Objective a :: Copy out the part of the records that opens with the line containing "genus: Photinus" and closes with the last line of the records, keeping every line unchanged.
# START OF Text
This notebook-style script:
  1) Detects the active GPU (expects L4 or A100, continues otherwise).
  2) Installs dependencies and Ollama (Linux).
  3) Starts `ollama serve` in the background.
  4) Pulls the `mistral-nemo` model.
  5) Runs a minimal chat request using `from ollama import chat`.

References (documentation-level):
  - Ollama Linux install and manual install guidance.
  - Ollama hardware support (NVIDIA, CUDA_VISIBLE_DEVICES).
  - Ollama API version endpoint for health checks.
"""

from __future__ import annotations

import json
import os
import socket
import subprocess
import time
import urllib.error
import urllib.request
from dataclasses import dataclass
from pathlib import Path
from typing import Optional, Sequence


@dataclass(frozen=True)
class ColabOllamaConfig:
    """Configuration for installing and running Ollama in Colab.

    Args:
        model_name: The Ollama model tag to pull and run.
        ollama_host: Host interface to bind the Ollama server.
        ollama_port: TCP port for the Ollama server.
        models_dir: Directory where Ollama will store downloaded models.
        log_path: File path for Ollama server logs.
        cuda_visible_devices: CUDA device selection string, for multi-GPU cases.
        num_ctx: Optional context window size to request per chat call.
        install_ollama: Whether to install Ollama (set False if already present).
    """

    model_name: str = "mistral-nemo"
    ollama_host: str = "127.0.0.1"
    ollama_port: int = 11434
    models_dir: Path = Path("/content/ollama_models")
    log_path: Path = Path("/content/ollama_serve.log")
    cuda_visible_devices: str = "0"
    num_ctx: int = 8192
    install_ollama: bool = True


CFG = ColabOllamaConfig()


def _is_root() -> bool:
    """Return True if the current process has root privileges."""
    try:
        return os.geteuid() == 0
    except AttributeError:
        return False


def _sudo_prefix() -> str:
    """Return 'sudo ' when needed, otherwise ''."""
    return "" if _is_root() else "sudo "


def run_bash(command: str, *, check: bool = True) -> subprocess.CompletedProcess:
    """Run a bash command in a Colab-friendly way.

    Args:
        command: Command string to run via `bash -lc`.
        check: When True, raise CalledProcessError on non-zero exit.
# END OF Text
# START OF Dataset content
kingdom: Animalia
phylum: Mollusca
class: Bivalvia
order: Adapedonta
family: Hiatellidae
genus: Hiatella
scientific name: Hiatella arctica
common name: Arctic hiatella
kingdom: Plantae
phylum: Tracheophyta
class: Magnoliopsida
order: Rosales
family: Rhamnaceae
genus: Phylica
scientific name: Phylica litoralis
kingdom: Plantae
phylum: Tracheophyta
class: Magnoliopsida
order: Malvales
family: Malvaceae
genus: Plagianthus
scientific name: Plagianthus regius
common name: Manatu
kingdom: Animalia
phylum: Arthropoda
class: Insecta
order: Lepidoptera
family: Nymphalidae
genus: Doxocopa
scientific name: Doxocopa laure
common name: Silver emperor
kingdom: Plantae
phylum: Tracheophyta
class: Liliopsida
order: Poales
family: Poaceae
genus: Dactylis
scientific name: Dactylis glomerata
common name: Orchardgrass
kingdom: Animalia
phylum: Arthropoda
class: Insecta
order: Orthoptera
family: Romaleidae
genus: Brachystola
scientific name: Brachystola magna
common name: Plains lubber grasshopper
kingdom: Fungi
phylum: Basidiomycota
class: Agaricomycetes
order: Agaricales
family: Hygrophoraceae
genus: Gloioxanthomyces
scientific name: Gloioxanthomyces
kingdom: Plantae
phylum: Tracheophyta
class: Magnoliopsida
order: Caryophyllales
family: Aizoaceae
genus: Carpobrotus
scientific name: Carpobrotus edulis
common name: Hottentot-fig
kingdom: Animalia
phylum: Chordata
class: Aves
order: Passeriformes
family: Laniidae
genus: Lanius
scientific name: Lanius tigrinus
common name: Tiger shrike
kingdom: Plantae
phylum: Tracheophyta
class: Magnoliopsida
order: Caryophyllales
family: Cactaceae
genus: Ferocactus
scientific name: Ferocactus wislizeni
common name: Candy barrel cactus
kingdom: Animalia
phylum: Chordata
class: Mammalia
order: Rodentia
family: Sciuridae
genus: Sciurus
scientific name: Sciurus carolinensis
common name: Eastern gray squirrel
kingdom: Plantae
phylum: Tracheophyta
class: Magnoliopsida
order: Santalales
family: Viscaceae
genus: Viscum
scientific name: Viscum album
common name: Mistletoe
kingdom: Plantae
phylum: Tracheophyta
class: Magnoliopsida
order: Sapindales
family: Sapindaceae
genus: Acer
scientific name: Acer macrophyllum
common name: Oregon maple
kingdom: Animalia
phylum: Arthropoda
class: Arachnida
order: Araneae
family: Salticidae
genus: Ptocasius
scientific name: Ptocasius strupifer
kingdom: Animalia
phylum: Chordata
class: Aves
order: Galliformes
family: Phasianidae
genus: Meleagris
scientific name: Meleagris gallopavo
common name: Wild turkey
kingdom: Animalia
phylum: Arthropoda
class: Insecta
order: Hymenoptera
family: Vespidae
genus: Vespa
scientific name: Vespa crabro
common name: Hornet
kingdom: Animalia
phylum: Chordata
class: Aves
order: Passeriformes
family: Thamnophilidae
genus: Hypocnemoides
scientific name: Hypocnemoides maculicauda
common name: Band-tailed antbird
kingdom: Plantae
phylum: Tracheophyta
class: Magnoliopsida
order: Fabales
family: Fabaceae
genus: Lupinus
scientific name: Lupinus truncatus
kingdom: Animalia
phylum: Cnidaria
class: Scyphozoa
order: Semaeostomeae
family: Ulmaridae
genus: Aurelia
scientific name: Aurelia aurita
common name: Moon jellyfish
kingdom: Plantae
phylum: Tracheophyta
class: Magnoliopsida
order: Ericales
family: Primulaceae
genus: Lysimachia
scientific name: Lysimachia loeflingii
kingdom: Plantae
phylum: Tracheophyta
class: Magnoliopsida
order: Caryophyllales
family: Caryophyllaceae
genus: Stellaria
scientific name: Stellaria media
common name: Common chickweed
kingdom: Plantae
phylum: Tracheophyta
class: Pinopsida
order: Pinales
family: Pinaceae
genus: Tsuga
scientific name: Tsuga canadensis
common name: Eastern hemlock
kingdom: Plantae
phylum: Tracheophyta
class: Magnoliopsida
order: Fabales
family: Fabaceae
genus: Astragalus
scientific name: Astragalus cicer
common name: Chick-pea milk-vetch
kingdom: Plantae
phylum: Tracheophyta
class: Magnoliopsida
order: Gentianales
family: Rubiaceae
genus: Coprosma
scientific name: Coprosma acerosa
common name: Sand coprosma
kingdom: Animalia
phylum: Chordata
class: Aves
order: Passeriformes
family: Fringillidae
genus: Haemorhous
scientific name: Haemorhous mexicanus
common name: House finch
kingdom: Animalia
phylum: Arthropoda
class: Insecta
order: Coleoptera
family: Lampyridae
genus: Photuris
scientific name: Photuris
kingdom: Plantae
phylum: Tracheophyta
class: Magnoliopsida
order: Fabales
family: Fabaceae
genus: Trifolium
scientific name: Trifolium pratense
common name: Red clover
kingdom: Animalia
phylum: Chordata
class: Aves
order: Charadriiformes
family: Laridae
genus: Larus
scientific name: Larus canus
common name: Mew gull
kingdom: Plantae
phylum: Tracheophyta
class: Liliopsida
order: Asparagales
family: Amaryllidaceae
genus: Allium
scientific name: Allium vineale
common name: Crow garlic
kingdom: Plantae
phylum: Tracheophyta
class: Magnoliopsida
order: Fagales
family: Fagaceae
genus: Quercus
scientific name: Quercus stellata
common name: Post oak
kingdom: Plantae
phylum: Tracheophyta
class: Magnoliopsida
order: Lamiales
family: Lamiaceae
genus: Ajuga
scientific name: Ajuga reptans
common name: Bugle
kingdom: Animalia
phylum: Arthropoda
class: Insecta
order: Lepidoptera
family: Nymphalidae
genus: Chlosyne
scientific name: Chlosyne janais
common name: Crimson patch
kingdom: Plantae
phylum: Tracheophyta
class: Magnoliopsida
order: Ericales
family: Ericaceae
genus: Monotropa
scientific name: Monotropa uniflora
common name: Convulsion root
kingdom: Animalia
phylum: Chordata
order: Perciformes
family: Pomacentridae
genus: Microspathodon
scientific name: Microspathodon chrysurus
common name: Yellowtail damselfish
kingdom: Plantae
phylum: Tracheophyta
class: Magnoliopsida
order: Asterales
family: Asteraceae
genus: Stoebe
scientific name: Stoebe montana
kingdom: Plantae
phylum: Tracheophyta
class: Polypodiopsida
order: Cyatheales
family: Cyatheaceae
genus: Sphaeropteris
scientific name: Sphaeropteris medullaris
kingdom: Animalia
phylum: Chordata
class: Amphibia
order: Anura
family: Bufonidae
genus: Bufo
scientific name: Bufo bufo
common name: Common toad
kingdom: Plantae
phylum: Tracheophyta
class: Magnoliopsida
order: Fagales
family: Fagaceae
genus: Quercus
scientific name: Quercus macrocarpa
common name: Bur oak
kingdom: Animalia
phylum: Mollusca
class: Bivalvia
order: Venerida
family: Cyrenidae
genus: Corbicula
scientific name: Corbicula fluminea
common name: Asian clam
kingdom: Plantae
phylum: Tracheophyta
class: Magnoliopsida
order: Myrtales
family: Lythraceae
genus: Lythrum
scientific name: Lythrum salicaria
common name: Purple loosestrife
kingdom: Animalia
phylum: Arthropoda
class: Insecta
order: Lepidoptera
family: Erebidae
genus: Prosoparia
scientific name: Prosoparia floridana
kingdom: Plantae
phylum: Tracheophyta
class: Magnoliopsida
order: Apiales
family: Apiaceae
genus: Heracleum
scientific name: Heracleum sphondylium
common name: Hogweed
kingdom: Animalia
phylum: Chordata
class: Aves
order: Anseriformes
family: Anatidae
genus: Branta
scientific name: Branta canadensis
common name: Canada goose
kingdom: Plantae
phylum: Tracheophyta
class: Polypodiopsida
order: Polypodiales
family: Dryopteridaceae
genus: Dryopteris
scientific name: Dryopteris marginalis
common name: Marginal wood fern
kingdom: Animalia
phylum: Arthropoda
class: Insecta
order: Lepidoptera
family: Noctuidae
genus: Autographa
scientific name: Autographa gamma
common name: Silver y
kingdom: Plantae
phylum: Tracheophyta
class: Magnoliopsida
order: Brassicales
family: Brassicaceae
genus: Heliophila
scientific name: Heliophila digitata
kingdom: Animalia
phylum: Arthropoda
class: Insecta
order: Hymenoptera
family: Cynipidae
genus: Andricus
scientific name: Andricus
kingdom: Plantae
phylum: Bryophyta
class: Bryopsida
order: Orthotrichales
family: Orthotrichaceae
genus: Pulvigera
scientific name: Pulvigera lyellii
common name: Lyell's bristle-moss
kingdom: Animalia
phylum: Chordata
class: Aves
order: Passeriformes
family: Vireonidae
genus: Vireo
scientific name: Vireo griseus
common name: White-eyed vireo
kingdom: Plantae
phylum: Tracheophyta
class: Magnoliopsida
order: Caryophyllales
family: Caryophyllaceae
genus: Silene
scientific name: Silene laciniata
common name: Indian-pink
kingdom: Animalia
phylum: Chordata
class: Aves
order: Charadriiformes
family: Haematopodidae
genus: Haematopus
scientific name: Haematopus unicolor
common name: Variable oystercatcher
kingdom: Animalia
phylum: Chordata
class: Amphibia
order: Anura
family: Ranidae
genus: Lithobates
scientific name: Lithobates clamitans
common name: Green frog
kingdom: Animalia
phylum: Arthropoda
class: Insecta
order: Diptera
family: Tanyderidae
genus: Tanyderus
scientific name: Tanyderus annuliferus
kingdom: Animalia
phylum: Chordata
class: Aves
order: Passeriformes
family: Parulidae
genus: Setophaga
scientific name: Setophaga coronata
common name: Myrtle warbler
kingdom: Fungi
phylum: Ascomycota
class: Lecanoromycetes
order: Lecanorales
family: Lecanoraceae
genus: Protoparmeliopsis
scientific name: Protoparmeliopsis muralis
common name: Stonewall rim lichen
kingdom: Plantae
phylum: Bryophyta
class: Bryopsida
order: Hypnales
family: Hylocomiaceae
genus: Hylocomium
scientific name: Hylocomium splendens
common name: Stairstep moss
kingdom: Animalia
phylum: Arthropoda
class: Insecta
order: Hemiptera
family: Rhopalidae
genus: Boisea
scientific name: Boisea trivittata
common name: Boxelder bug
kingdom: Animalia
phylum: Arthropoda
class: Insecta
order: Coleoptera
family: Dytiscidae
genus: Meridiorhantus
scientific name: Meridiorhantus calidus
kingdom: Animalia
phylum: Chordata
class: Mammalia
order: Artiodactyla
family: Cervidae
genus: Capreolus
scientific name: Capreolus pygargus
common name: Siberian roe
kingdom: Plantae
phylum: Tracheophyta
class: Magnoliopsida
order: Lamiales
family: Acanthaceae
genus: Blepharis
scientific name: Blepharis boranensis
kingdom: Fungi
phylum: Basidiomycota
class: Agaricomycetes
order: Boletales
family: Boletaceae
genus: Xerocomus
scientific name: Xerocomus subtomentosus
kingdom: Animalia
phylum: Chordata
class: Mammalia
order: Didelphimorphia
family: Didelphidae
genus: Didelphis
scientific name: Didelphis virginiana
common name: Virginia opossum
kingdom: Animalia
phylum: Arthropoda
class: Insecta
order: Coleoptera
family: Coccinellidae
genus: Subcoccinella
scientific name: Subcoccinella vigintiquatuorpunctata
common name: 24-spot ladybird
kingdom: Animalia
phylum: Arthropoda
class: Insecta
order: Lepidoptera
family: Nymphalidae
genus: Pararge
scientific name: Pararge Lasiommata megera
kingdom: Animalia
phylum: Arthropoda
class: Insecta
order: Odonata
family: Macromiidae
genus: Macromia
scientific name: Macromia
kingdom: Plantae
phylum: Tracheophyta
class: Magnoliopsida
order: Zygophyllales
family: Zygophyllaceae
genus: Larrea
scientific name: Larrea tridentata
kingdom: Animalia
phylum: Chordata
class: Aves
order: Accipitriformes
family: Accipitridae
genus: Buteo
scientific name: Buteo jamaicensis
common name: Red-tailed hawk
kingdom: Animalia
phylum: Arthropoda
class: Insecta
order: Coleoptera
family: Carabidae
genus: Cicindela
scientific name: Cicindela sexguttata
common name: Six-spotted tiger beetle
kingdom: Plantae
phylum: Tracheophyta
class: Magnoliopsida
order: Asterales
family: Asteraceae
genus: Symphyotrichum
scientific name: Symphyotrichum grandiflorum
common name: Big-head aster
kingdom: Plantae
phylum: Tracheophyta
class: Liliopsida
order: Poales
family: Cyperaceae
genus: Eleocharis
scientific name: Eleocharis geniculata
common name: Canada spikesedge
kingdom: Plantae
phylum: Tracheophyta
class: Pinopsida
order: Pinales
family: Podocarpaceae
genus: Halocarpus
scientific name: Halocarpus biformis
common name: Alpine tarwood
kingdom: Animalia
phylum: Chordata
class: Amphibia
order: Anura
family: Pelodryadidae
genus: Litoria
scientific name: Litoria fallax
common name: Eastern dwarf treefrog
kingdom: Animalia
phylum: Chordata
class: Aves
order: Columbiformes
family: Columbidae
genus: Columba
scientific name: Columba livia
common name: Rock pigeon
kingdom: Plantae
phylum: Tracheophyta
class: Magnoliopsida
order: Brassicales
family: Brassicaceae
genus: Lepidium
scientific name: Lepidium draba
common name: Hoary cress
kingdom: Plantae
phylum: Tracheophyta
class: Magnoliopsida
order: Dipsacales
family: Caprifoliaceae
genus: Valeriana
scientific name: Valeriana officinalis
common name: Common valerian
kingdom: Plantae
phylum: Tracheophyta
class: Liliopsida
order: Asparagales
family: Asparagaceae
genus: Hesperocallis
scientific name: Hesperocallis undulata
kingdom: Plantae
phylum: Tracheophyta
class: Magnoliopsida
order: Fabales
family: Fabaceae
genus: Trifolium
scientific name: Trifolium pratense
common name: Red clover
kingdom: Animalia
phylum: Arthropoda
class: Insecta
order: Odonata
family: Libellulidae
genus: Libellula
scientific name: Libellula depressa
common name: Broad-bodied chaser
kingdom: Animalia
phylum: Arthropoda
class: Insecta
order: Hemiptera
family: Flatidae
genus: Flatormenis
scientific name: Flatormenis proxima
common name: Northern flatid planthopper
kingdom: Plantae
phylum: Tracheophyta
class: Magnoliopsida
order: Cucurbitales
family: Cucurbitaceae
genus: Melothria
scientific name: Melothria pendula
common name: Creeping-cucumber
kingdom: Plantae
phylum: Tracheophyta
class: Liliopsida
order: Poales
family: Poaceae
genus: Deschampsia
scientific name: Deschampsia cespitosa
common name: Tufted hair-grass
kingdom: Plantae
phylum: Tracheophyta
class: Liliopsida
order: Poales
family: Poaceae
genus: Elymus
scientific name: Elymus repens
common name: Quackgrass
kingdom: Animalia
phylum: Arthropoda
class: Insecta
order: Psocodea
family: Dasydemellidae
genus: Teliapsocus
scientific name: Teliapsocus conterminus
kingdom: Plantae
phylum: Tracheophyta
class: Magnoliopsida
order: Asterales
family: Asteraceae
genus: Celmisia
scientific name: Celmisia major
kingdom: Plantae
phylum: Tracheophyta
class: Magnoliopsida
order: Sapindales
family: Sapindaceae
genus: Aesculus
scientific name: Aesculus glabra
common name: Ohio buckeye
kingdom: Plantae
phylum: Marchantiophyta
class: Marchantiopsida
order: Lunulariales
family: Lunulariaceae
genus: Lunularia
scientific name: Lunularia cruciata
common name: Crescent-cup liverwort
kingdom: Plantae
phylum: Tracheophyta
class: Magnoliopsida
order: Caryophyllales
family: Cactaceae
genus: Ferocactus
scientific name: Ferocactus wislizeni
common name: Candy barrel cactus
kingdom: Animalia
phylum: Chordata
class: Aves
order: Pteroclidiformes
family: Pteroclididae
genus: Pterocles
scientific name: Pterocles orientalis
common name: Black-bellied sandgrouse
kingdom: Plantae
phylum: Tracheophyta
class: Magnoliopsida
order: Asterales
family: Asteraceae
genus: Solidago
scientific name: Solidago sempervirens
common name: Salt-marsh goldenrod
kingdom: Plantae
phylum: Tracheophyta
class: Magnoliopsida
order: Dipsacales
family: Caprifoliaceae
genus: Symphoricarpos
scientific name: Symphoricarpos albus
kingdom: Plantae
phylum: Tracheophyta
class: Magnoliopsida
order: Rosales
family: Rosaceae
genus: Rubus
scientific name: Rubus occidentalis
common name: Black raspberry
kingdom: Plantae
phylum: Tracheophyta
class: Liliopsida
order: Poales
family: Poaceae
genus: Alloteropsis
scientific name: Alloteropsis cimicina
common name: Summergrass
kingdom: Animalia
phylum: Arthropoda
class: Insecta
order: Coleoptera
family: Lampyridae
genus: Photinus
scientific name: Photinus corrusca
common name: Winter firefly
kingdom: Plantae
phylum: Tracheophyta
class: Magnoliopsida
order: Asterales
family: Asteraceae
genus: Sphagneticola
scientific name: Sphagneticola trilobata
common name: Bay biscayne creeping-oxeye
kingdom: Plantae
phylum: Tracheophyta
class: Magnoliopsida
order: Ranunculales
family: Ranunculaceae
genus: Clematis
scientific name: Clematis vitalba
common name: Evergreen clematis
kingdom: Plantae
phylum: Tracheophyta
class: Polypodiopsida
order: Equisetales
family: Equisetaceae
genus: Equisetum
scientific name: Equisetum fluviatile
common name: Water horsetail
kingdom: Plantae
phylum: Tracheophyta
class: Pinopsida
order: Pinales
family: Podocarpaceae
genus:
# END OF Dataset content
Objective b :: Write the next part of the Ollama setup script for Colab, picking up right after its final line.

Exercise answer a ::
genus: Photinus
scientific name: Photinus corrusca
common name: Winter firefly
kingdom: Plantae
phylum: Tracheophyta
class: Magnoliopsida
order: Asterales
family: Asteraceae
genus: Sphagneticola
scientific name: Sphagneticola trilobata
common name: Bay biscayne creeping-oxeye
kingdom: Plantae
phylum: Tracheophyta
class: Magnoliopsida
order: Ranunculales
family: Ranunculaceae
genus: Clematis
scientific name: Clematis vitalba
common name: Evergreen clematis
kingdom: Plantae
phylum: Tracheophyta
class: Polypodiopsida
order: Equisetales
family: Equisetaceae
genus: Equisetum
scientific name: Equisetum fluviatile
common name: Water horsetail
kingdom: Plantae
phylum: Tracheophyta
class: Pinopsida
order: Pinales
family: Podocarpaceae
genus:

Exercise answer b ::
    Returns:
        CompletedProcess containing return code and execution metadata.
    """
    print(f"\n[run] {command}\n")
    return subprocess.run(
        ["bash", "-lc", command],
        check=check,
    )


def capture_bash(command: str) -> str:
    """Run a bash command and capture stdout as text.

    Args:
        command: Command string to run via `bash -lc`.

    Returns:
        Standard output, as a stripped string.
    """
    out = subprocess.check_output(["bash", "-lc", command], text=True)
    return out.strip()


def is_tcp_port_open(host: str, port: int, timeout_s: float = 0.25) -> bool:
    """Return True if a TCP port is accepting connections.

    Args:
        host: Hostname or IP address.
        port: TCP port number.
        timeout_s: Socket timeout in seconds.

    Returns:
        True if connect() succeeds, otherwise False.
    """
    with socket.socket(socket.AF_INET, socket.SOCK_STREAM) as sock:
        sock.settimeout(timeout_s)
        return sock.connect_ex((host, port)) == 0


def wait_for_ollama_ready(
    host: str,
    port: int,
    timeout_s: float = 30.0,
    poll_s: float = 0.5,
) -> dict:
    """Wait until the Ollama server responds to GET /api/version.

    Args:
        host: Ollama server host.
        port: Ollama server port.
        timeout_s: Max time to wait for readiness.
        poll_s: Poll interval.

    Returns:
        Parsed JSON response from /api/version.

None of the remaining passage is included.